Given that at this point we’ve heard “it’s a passing league” even more than we’ve heard the word “unprecedented”, yeah. This is brutally bad for any team, never mind the Patriots, who have largely been able to keep the trenches playing at least replacement-level ball since the turn of the century.

Those EPA per play stats we mentioned earlier? The Pats O-line ranks 26th in EPA per dropback. Their rushing EPA per play is even worse, checking in at 29th. Rather than rattle off the list of everyone who’s better than the Patriots at running and passing, since time is the only real currency we have, here it is in picture form:

And while I don’t have a fun or not-so-fun graphic for this last stat, according to our old pal Evan Lazar of patriots.com, in the last 2 games, Mac Jones was pressured on 41.4 percent of his dropbacks against the Jets and a disgusting 50.0 percent against the Cowboys. It wasn’t just you; Mac had someone in his face, flushing him out of the pocket, or going for a kill shot every other pass play.

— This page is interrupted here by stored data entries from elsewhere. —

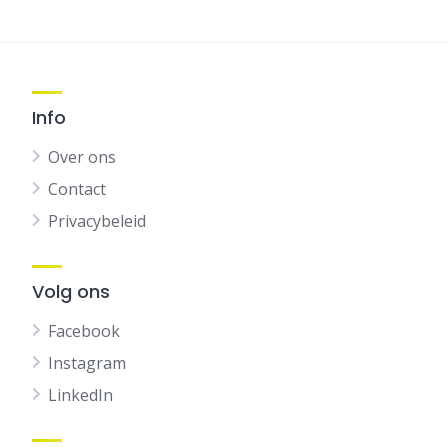
navigatie
Info
Over ons
Contact
Privacybeleid
Volg ons
Facebook
Instagram
LinkedIn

So, yeah. It’s rough out there.

Then, compound those apples with some game scripts that have forced the Patriots into playing catch-up early and often in, well, pretty much every game except the Jets game, and you have a recipe for where we’re at right now.

Among the many, many reasons to be frustrated, it’s really a terrible look for first-year offensive line coach Adrian Klemm, who admittedly can’t do anything about injuries, and also has the unenviable task of being the de facto successor to Dante Scarnecchia. Still, though, with Klemm not only spending half a decade in NFL (as a Patriots draft pick, nonetheless) and coming in with a handful of productive NFL players on his coaching résumé, it was fair to expect the line to be at least replacement-level, if not markedly improved from 2022.

That appears to have been too much to ask.

And that’s also how you end up staring down the barrel of a Week 5 game against the New Orleans Saints and thinking “....maybe we can just gut it out until Reilly Reiff comes back?”